Action item >>
How many lines in the data below contain the string "center"? State that number only.

Input data >>
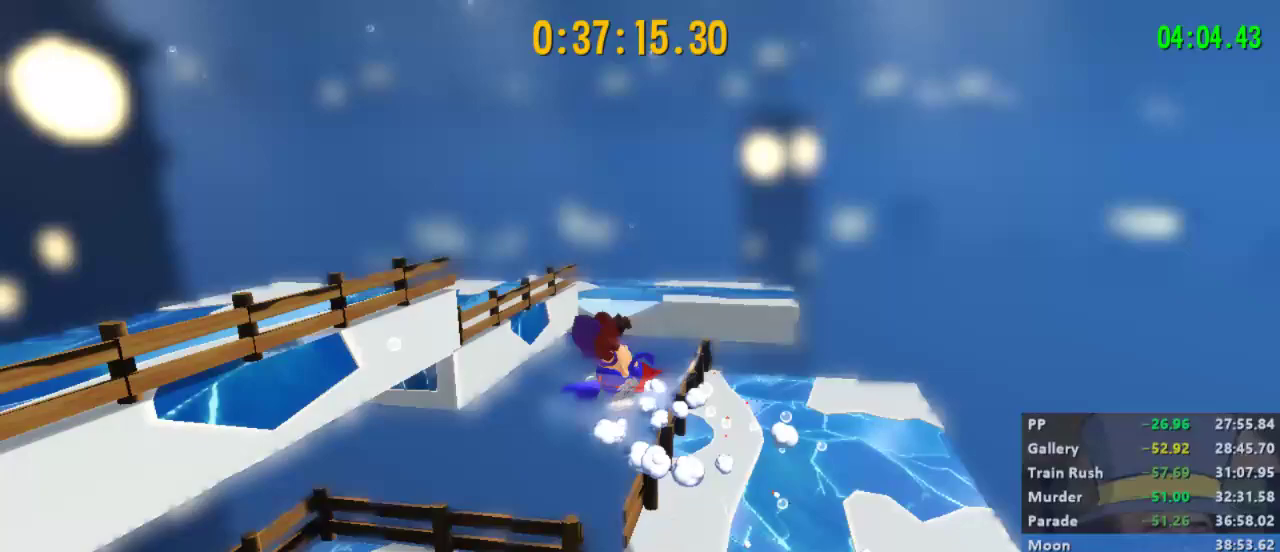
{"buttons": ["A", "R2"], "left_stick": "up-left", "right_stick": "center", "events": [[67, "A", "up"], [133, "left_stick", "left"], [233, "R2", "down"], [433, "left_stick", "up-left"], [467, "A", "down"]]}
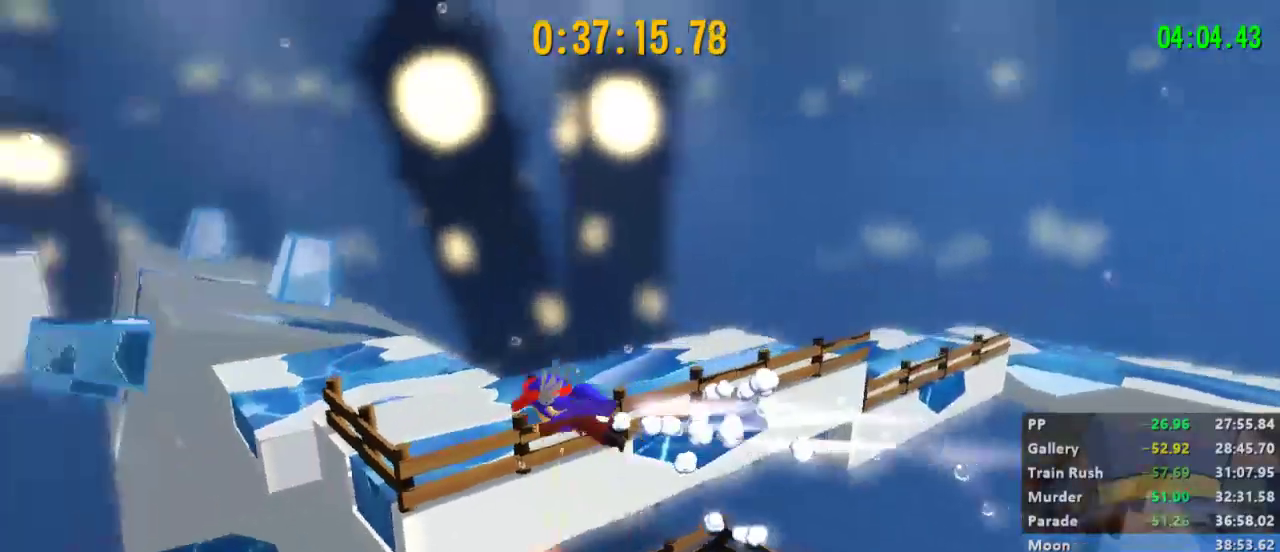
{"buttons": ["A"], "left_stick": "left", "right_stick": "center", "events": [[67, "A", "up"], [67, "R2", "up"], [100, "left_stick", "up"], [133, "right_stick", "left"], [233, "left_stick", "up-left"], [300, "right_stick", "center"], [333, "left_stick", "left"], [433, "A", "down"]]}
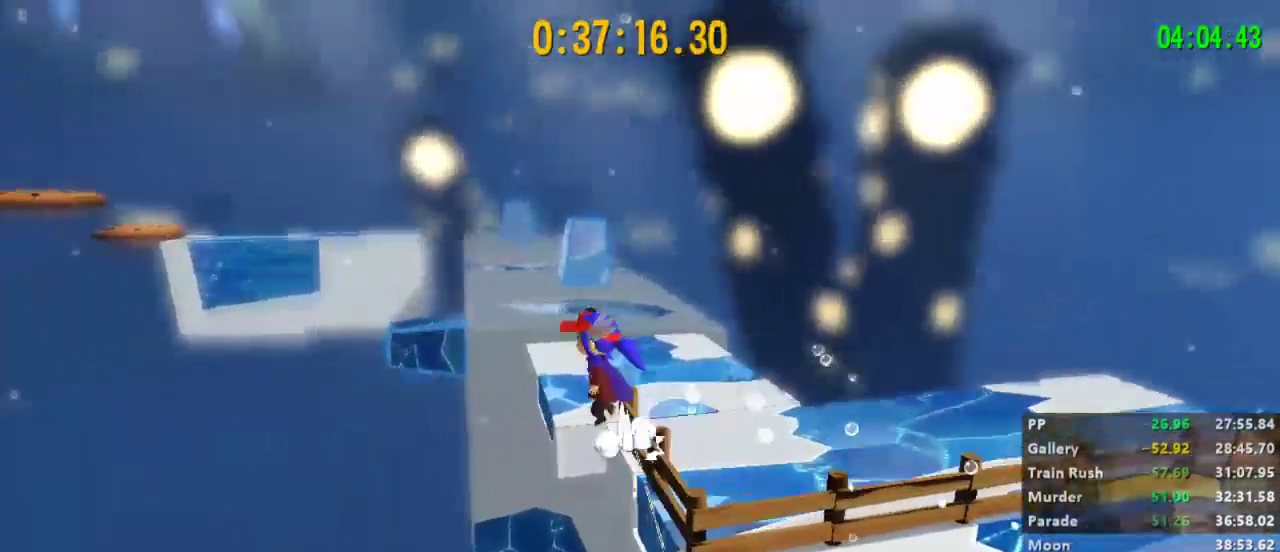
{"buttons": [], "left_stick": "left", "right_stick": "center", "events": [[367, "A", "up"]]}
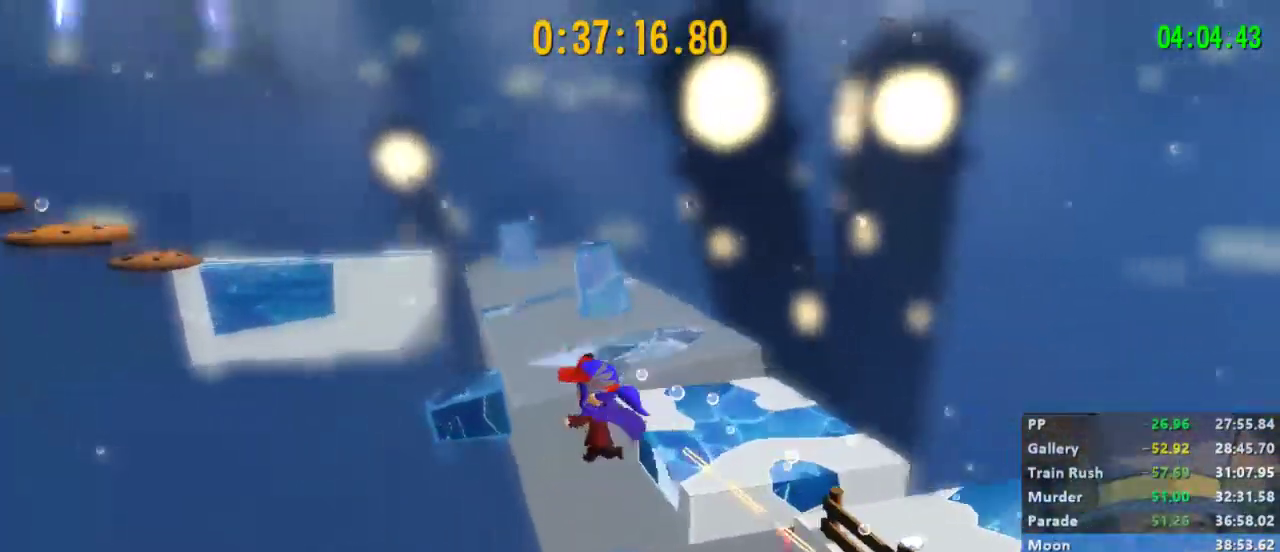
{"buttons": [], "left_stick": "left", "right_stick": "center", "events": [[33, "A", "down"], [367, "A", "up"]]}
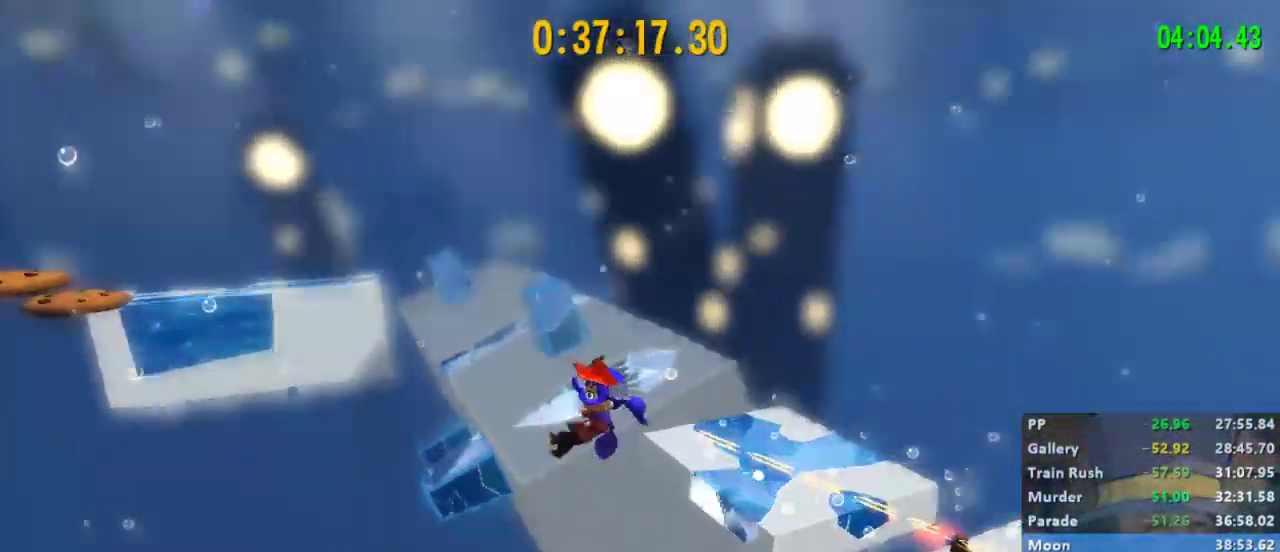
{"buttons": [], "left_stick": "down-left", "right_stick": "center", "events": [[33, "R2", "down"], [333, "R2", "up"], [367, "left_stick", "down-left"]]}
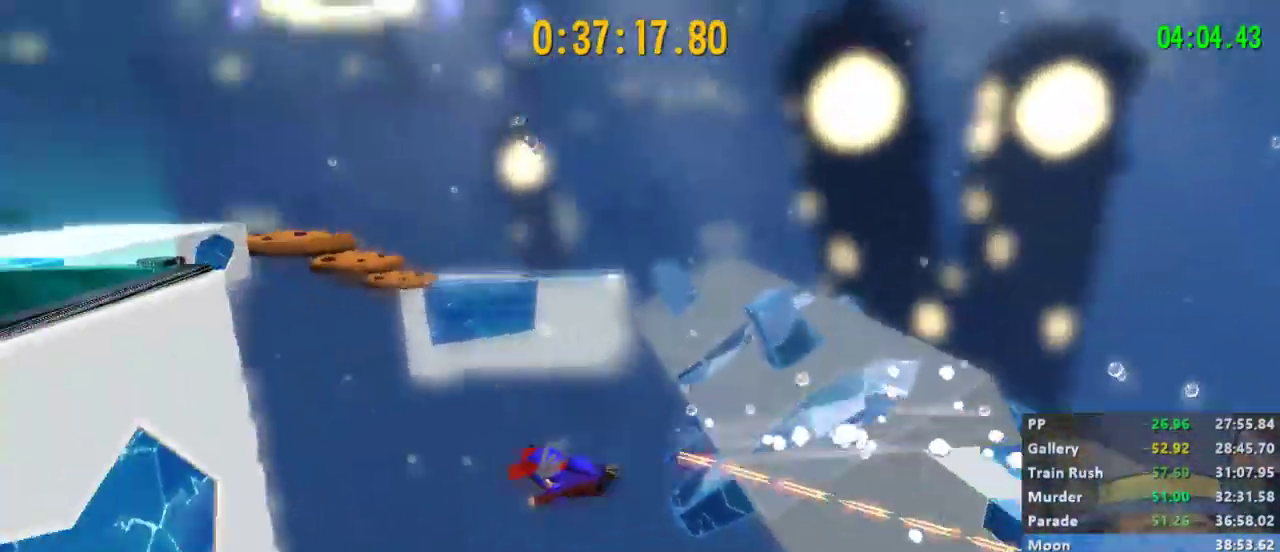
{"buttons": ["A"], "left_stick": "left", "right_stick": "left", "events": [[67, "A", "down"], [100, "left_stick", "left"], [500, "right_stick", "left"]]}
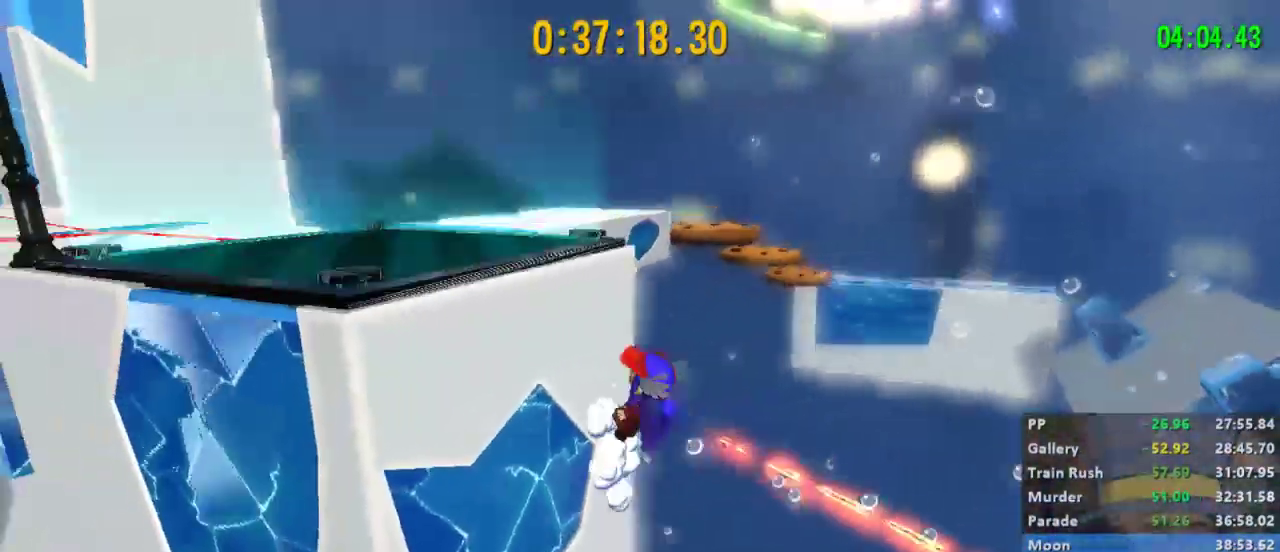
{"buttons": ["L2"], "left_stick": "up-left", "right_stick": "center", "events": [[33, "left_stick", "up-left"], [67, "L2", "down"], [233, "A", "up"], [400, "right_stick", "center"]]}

Answer box >>
6